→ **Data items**
━━━━
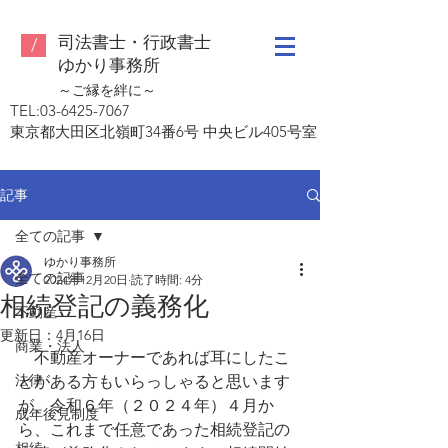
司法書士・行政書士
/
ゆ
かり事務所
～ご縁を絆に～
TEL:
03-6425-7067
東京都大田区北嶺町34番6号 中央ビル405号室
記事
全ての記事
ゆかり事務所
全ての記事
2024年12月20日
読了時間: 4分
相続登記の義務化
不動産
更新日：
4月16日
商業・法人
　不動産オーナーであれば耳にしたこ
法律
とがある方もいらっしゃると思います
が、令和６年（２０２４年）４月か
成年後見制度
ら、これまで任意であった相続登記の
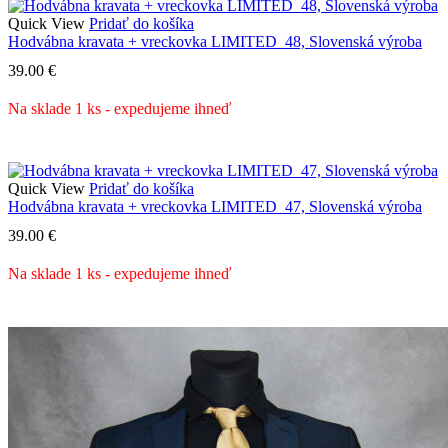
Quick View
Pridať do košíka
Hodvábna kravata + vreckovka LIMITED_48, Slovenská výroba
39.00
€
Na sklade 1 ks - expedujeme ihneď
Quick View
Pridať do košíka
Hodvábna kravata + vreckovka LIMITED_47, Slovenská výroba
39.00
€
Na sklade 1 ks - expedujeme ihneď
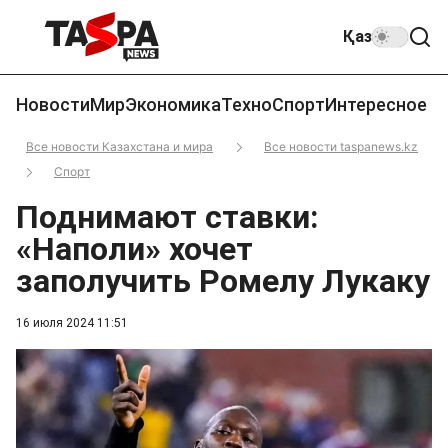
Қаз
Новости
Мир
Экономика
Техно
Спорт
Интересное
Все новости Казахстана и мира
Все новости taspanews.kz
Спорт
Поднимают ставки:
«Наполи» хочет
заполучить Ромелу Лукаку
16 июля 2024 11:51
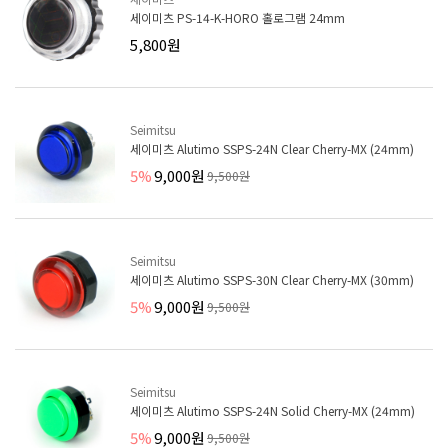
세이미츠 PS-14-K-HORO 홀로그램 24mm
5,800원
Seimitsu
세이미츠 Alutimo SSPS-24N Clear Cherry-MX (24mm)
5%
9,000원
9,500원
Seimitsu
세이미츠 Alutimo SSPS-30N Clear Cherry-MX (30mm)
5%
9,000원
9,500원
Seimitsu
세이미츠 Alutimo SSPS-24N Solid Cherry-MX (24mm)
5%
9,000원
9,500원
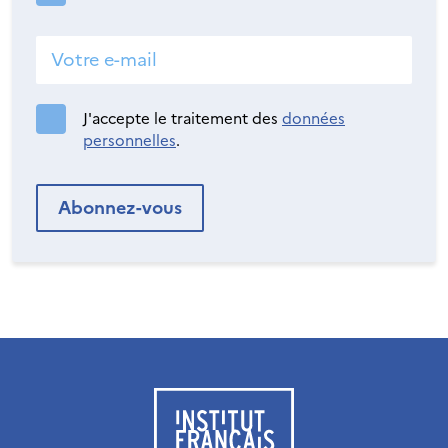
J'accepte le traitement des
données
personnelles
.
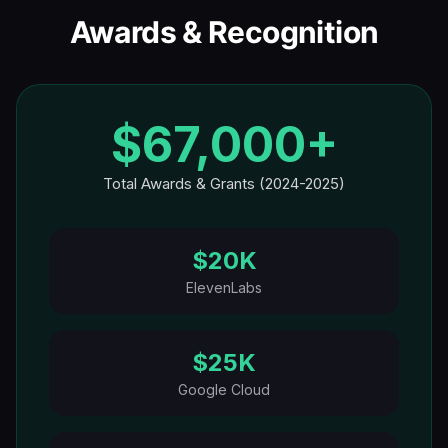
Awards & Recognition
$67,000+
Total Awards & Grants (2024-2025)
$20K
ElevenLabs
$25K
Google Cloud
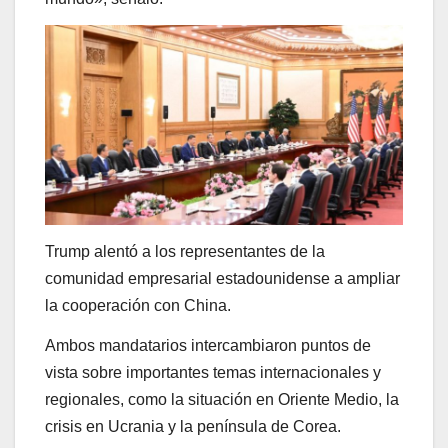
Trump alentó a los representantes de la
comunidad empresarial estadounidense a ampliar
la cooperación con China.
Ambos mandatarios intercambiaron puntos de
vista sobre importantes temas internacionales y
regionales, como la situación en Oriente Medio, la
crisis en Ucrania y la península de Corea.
━━━━
→ **Job item**
Output a verbatim copy of the entries and skip the pictures.

→ **Task response**
司法書士・行政書士
/
ゆ
かり事務所
～ご縁を絆に～
TEL:
03-6425-7067
東京都大田区北嶺町34番6号 中央ビル405号室
記事
全ての記事
ゆかり事務所
全ての記事
2024年12月20日
読了時間: 4分
相続登記の義務化
不動産
更新日：
4月16日
商業・法人
　不動産オーナーであれば耳にしたこ
法律
とがある方もいらっしゃると思います
が、令和６年（２０２４年）４月か
成年後見制度
ら、これまで任意であった相続登記の
Quick View
Pridať do košíka
Hodvábna kravata + vreckovka LIMITED_48, Slovenská výroba
39.00
€
Na sklade 1 ks - expedujeme ihneď
Quick View
Pridať do košíka
Hodvábna kravata + vreckovka LIMITED_47, Slovenská výroba
39.00
€
Na sklade 1 ks - expedujeme ihneď
Қаз
Новости
Мир
Экономика
Техно
Спорт
Интересное
Все новости Казахстана и мира
Все новости taspanews.kz
Спорт
Поднимают ставки:
«Наполи» хочет
заполучить Ромелу Лукаку
16 июля 2024 11:51
세이미츠 PS-14-K-HORO 홀로그램 24mm
5,800원
Seimitsu
세이미츠 Alutimo SSPS-24N Clear Cherry-MX (24mm)
5%
9,000원
9,500원
Seimitsu
세이미츠 Alutimo SSPS-30N Clear Cherry-MX (30mm)
5%
9,000원
9,500원
Seimitsu
세이미츠 Alutimo SSPS-24N Solid Cherry-MX (24mm)
5%
9,000원
9,500원
J'accepte le traitement des
données
personnelles
.
Awards & Recognition
$67,000+
Total Awards & Grants (2024-2025)
$20K
ElevenLabs
$25K
Google Cloud
Trump alentó a los representantes de la
comunidad empresarial estadounidense a ampliar
la cooperación con China.
Ambos mandatarios intercambiaron puntos de
vista sobre importantes temas internacionales y
regionales, como la situación en Oriente Medio, la
crisis en Ucrania y la península de Corea.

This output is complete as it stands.